The task >> Pictures aside, quote the whole listing exactly.

Information shown >>
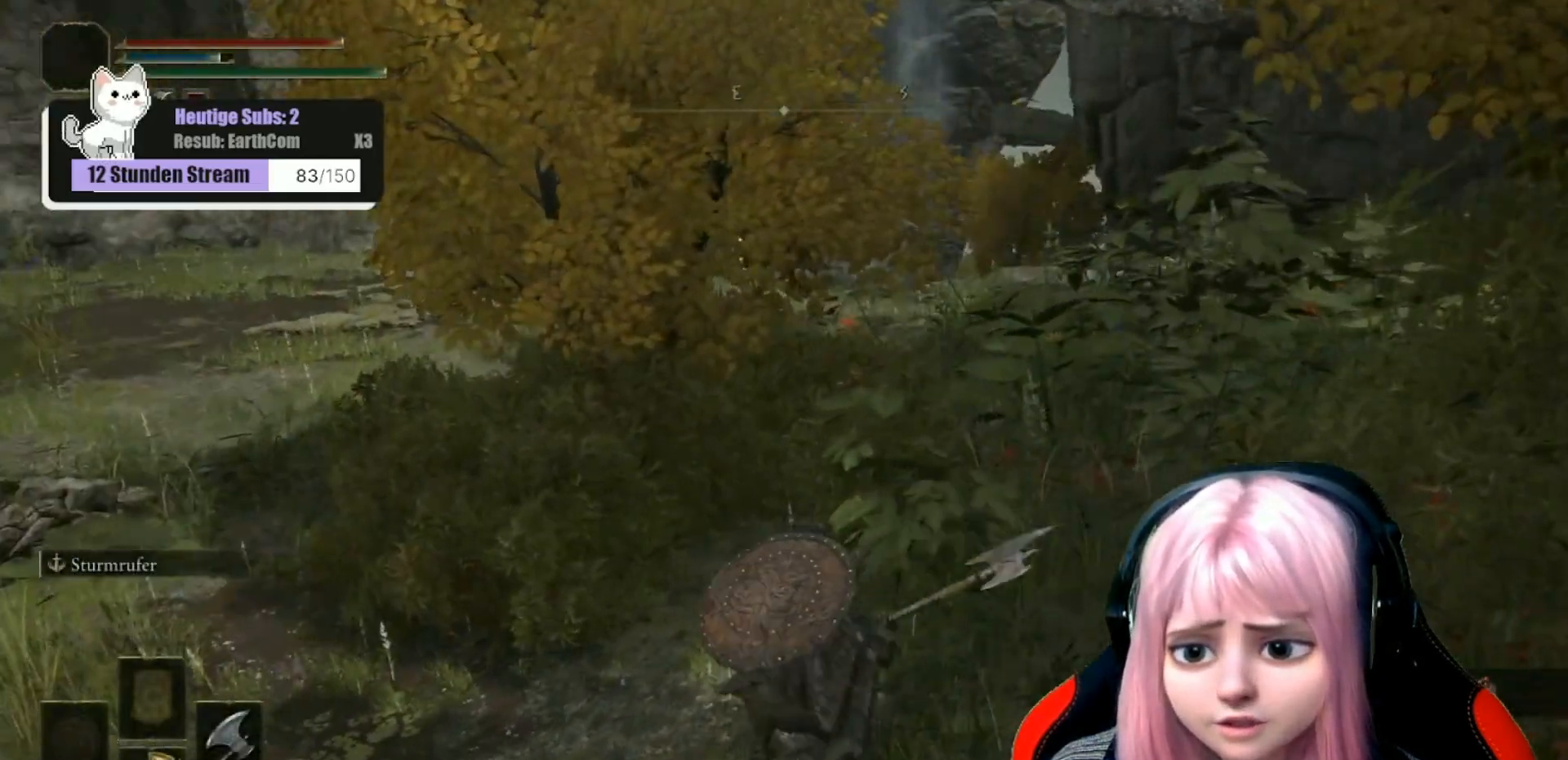
{"buttons": [], "left_stick": "up-right", "right_stick": "center", "events": [[250, "right_stick", "left"], [383, "right_stick", "center"]]}
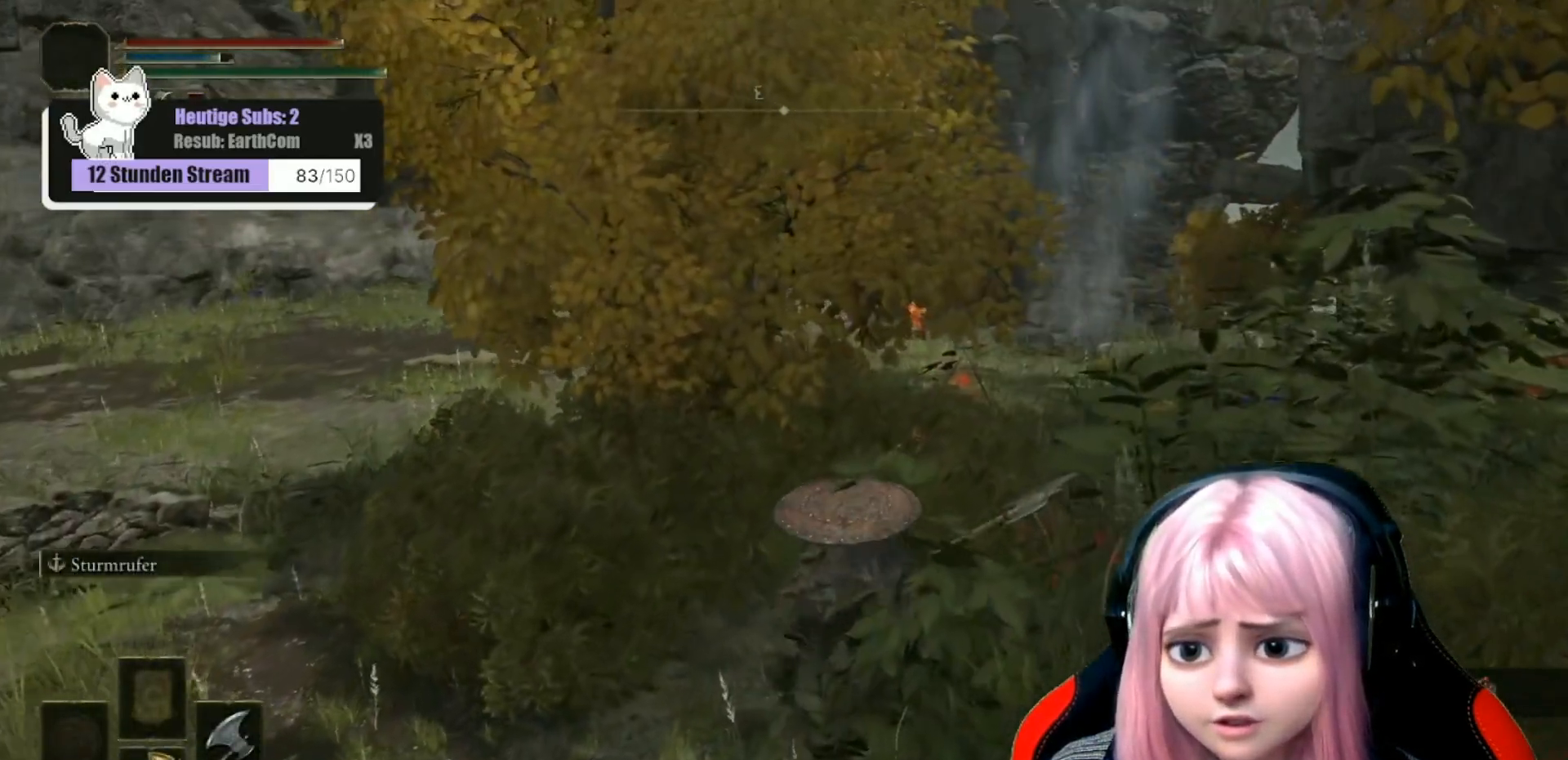
{"buttons": [], "left_stick": "up-right", "right_stick": "center", "events": [[267, "right_stick", "down-left"], [400, "right_stick", "center"]]}
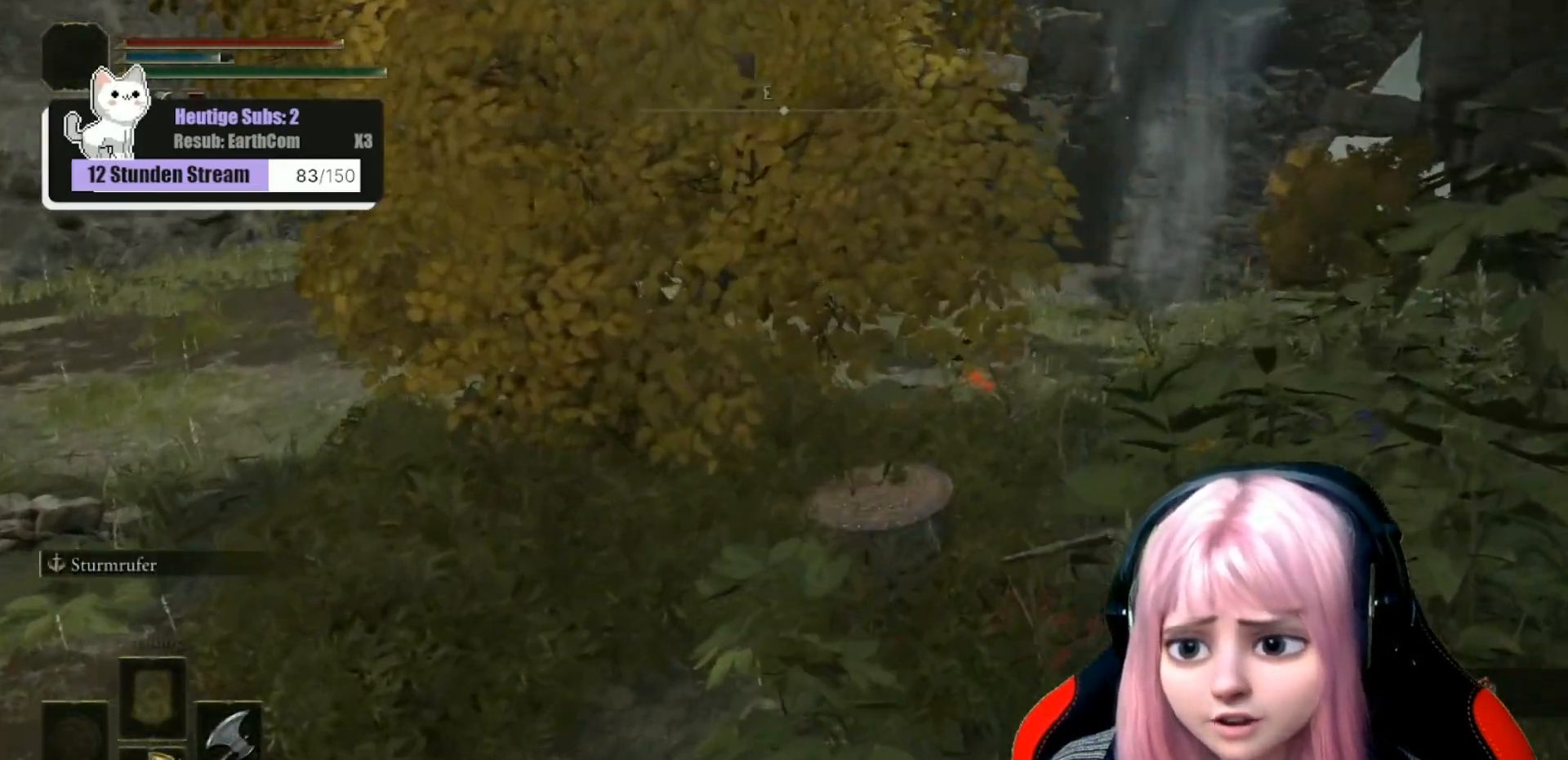
{"buttons": [], "left_stick": "center", "right_stick": "center", "events": [[50, "left_stick", "center"], [217, "right_stick", "down-left"], [383, "right_stick", "center"]]}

Exercise result >>
{"buttons": [], "left_stick": "up-right", "right_stick": "center", "events": [[250, "right_stick", "left"], [383, "right_stick", "center"]]}
{"buttons": [], "left_stick": "up-right", "right_stick": "center", "events": [[267, "right_stick", "down-left"], [400, "right_stick", "center"]]}
{"buttons": [], "left_stick": "center", "right_stick": "center", "events": [[50, "left_stick", "center"], [217, "right_stick", "down-left"], [383, "right_stick", "center"]]}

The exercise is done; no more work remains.